7.4 Furthermore, for entrepreneurs, the statutory limitation periods for any existing statutory recourse claims remain unaffected.
7.5 If the Customer acts as a merchant within the meaning of § 1 of the German Commercial Code (HGB), the Customer is subject to the commercial duty to examine and notify defects pursuant to § 377 HGB. If the Customer fails to fulfill the notification obligations stipulated therein, the goods are deemed to have been approved.
7.6 If the Customer acts as a consumer, they are requested to complain to the deliverer about goods delivered with obvious transport damage and to inform the Seller of this. If the Customer fails to do so, this has no effect on their statutory or contractual defect claims.
8) Special Conditions for the Processing of Goods According to Customer Specifications
8.1 If the Seller is also obligated under the content of the contract to process the goods according to certain specifications of the Customer, the Customer must provide the Seller with all necessary content, such as texts, images, or graphics, in the formats, formatting, image, and file sizes specified by the Seller and grant the Seller the necessary rights of use for this purpose. The Customer is solely responsible for procuring and acquiring rights to this content. The Customer declares and assumes responsibility that they have the right to use the content provided to the Seller. In particular, they must ensure that no rights of third parties are infringed, especially copyrights, trademark rights, and personal rights.
8.2 The Customer indemnifies the Seller from claims of third parties that they may assert against the Seller in connection with the violation of their rights due to the contractual use of the Customer’s content by the Seller. In this context, the Customer also assumes the necessary costs of legal defense, including all court and attorney’s fees in the statutory amount. This does not apply if the Customer is not responsible for the infringement. The Customer is obliged to provide the Seller with all information that is necessary for the examination of the claims and a defense in the event of a third-party claim.
8.3 The Seller reserves the right to refuse processing orders if the content provided by the Customer violates legal or official prohibitions or offends against good morals. This applies in particular to the provision of anti-constitutional, racist, xenophobic, discriminatory, insulting, youth-endangering, and/or glorifying violence content.
9) Applicable Law
9.1 The law of the Federal Republic of Germany applies to all legal relationships between the parties, excluding the laws governing the international sale of goods. For consumers, this choice of law applies only insofar as the protection granted by mandatory provisions of the law of the country in which the consumer has their habitual residence is not withdrawn.
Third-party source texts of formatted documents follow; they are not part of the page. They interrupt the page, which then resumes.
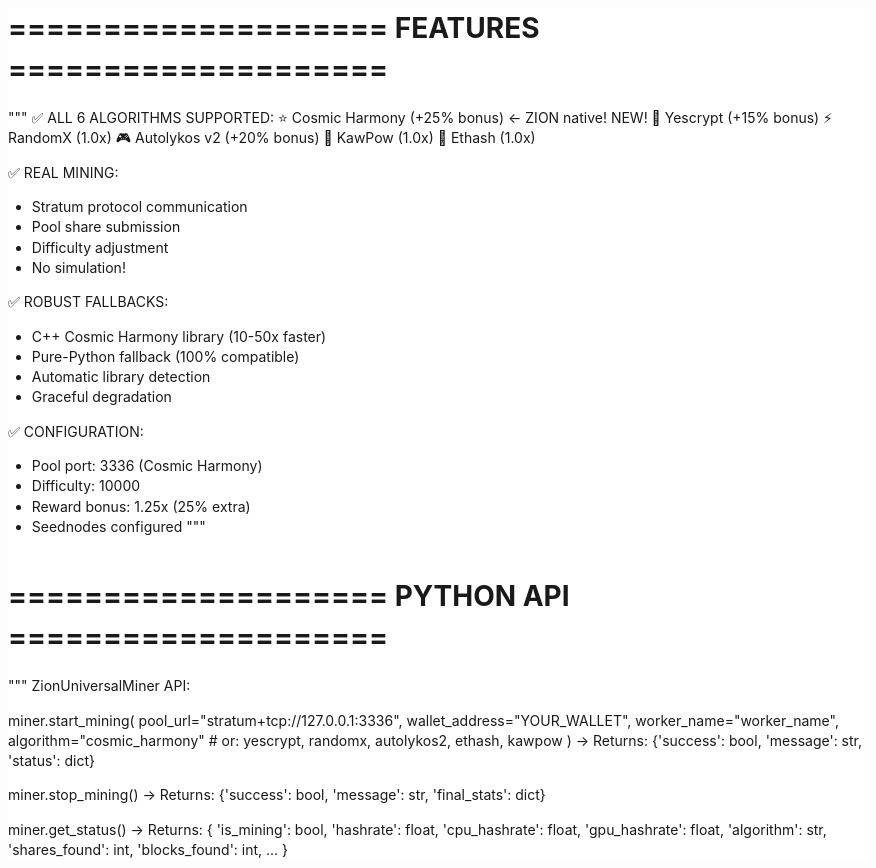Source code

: 
# ==================== FEATURES ====================

"""
✅ ALL 6 ALGORITHMS SUPPORTED:
   ⭐ Cosmic Harmony  (+25% bonus) ← ZION native! NEW!
   🌿 Yescrypt       (+15% bonus)
   ⚡ RandomX        (1.0x)
   🎮 Autolykos v2   (+20% bonus)
   💎 KawPow         (1.0x)
   🔷 Ethash         (1.0x)

✅ REAL MINING:
   - Stratum protocol communication
   - Pool share submission
   - Difficulty adjustment
   - No simulation!

✅ ROBUST FALLBACKS:
   - C++ Cosmic Harmony library (10-50x faster)
   - Pure-Python fallback (100% compatible)
   - Automatic library detection
   - Graceful degradation

✅ CONFIGURATION:
   - Pool port: 3336 (Cosmic Harmony)
   - Difficulty: 10000
   - Reward bonus: 1.25x (25% extra)
   - Seednodes configured
"""


# ==================== PYTHON API ====================

"""
ZionUniversalMiner API:

miner.start_mining(
    pool_url="stratum+tcp://127.0.0.1:3336",
    wallet_address="YOUR_WALLET",
    worker_name="worker_name",
    algorithm="cosmic_harmony"  # or: yescrypt, randomx, autolykos2, ethash, kawpow
)
-> Returns: {'success': bool, 'message': str, 'status': dict}

miner.stop_mining()
-> Returns: {'success': bool, 'message': str, 'final_stats': dict}

miner.get_status()
-> Returns: {
    'is_mining': bool,
    'hashrate': float,
    'cpu_hashrate': float,
    'gpu_hashrate': float,
    'algorithm': str,
    'shares_found': int,
    'blocks_found': int,
    ...
}
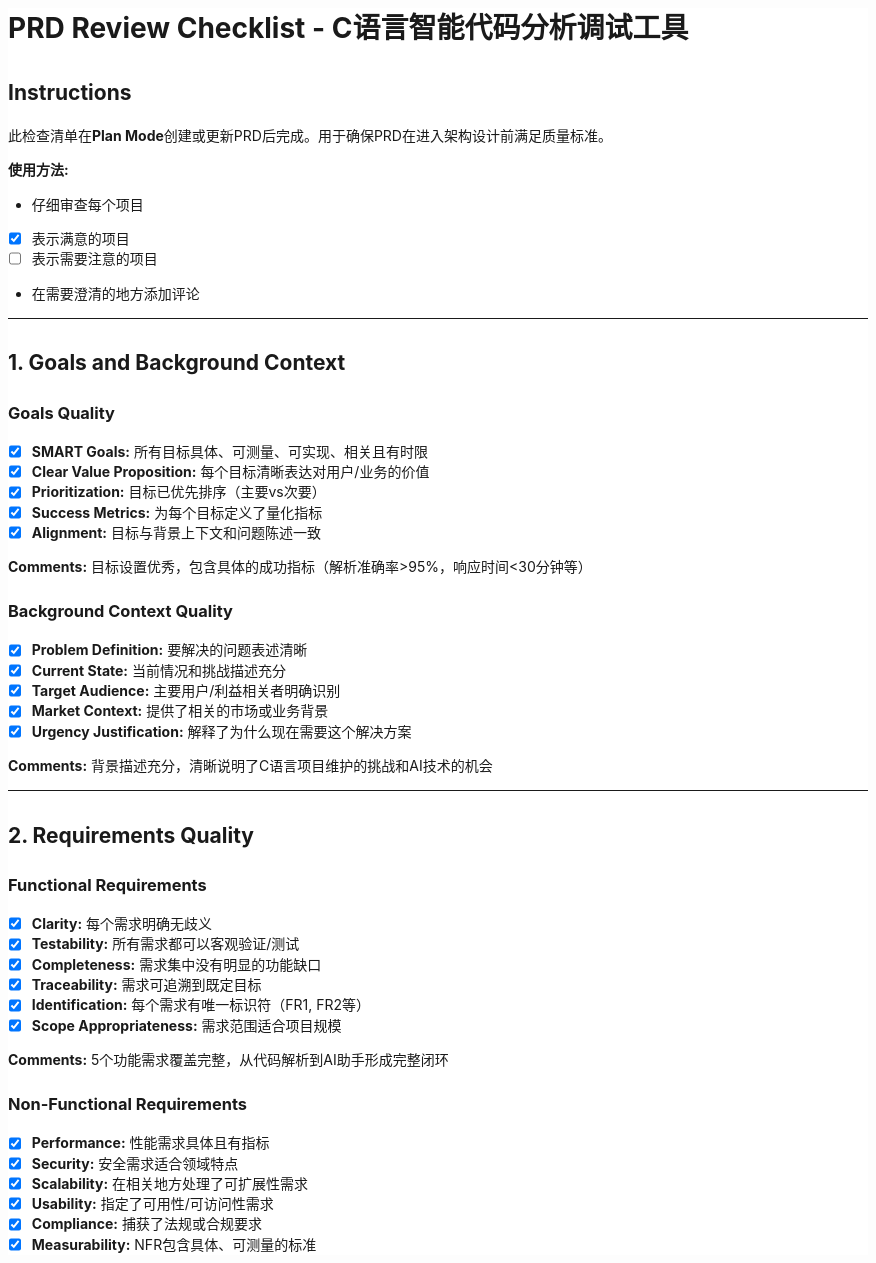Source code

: # PRD Review Checklist - C语言智能代码分析调试工具

## Instructions

此检查清单在**Plan Mode**创建或更新PRD后完成。用于确保PRD在进入架构设计前满足质量标准。

**使用方法:**
- 仔细审查每个项目
- [x] 表示满意的项目
- [ ] 表示需要注意的项目  
- 在需要澄清的地方添加评论

---

## 1. Goals and Background Context

### Goals Quality
- [x] **SMART Goals:** 所有目标具体、可测量、可实现、相关且有时限
- [x] **Clear Value Proposition:** 每个目标清晰表达对用户/业务的价值
- [x] **Prioritization:** 目标已优先排序（主要vs次要）
- [x] **Success Metrics:** 为每个目标定义了量化指标
- [x] **Alignment:** 目标与背景上下文和问题陈述一致

**Comments:** 目标设置优秀，包含具体的成功指标（解析准确率>95%，响应时间<30分钟等）

### Background Context Quality  
- [x] **Problem Definition:** 要解决的问题表述清晰
- [x] **Current State:** 当前情况和挑战描述充分
- [x] **Target Audience:** 主要用户/利益相关者明确识别
- [x] **Market Context:** 提供了相关的市场或业务背景
- [x] **Urgency Justification:** 解释了为什么现在需要这个解决方案

**Comments:** 背景描述充分，清晰说明了C语言项目维护的挑战和AI技术的机会

---

## 2. Requirements Quality

### Functional Requirements
- [x] **Clarity:** 每个需求明确无歧义 
- [x] **Testability:** 所有需求都可以客观验证/测试
- [x] **Completeness:** 需求集中没有明显的功能缺口
- [x] **Traceability:** 需求可追溯到既定目标
- [x] **Identification:** 每个需求有唯一标识符（FR1, FR2等）
- [x] **Scope Appropriateness:** 需求范围适合项目规模

**Comments:** 5个功能需求覆盖完整，从代码解析到AI助手形成完整闭环

### Non-Functional Requirements
- [x] **Performance:** 性能需求具体且有指标
- [x] **Security:** 安全需求适合领域特点  
- [x] **Scalability:** 在相关地方处理了可扩展性需求
- [x] **Usability:** 指定了可用性/可访问性需求
- [x] **Compliance:** 捕获了法规或合规要求
- [x] **Measurability:** NFR包含具体、可测量的标准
9.2 Furthermore, this choice of law does not apply with regard to the statutory right of withdrawal for consumers who, at the time of concluding the contract, are not a member of a European Union member state and whose sole residence and delivery address at the time of concluding the contract are outside the European Union.
10) Alternative Dispute Resolution
10.1 The EU Commission provides a platform for online dispute resolution at the following link: https://ec.europa.eu/consumers/odr. This platform serves as a contact point for the out-of-court resolution of disputes arising from online purchase or service contracts involving a consumer.
10.2 The Seller is neither obliged nor willing to participate in a dispute resolution procedure before a consumer arbitration board.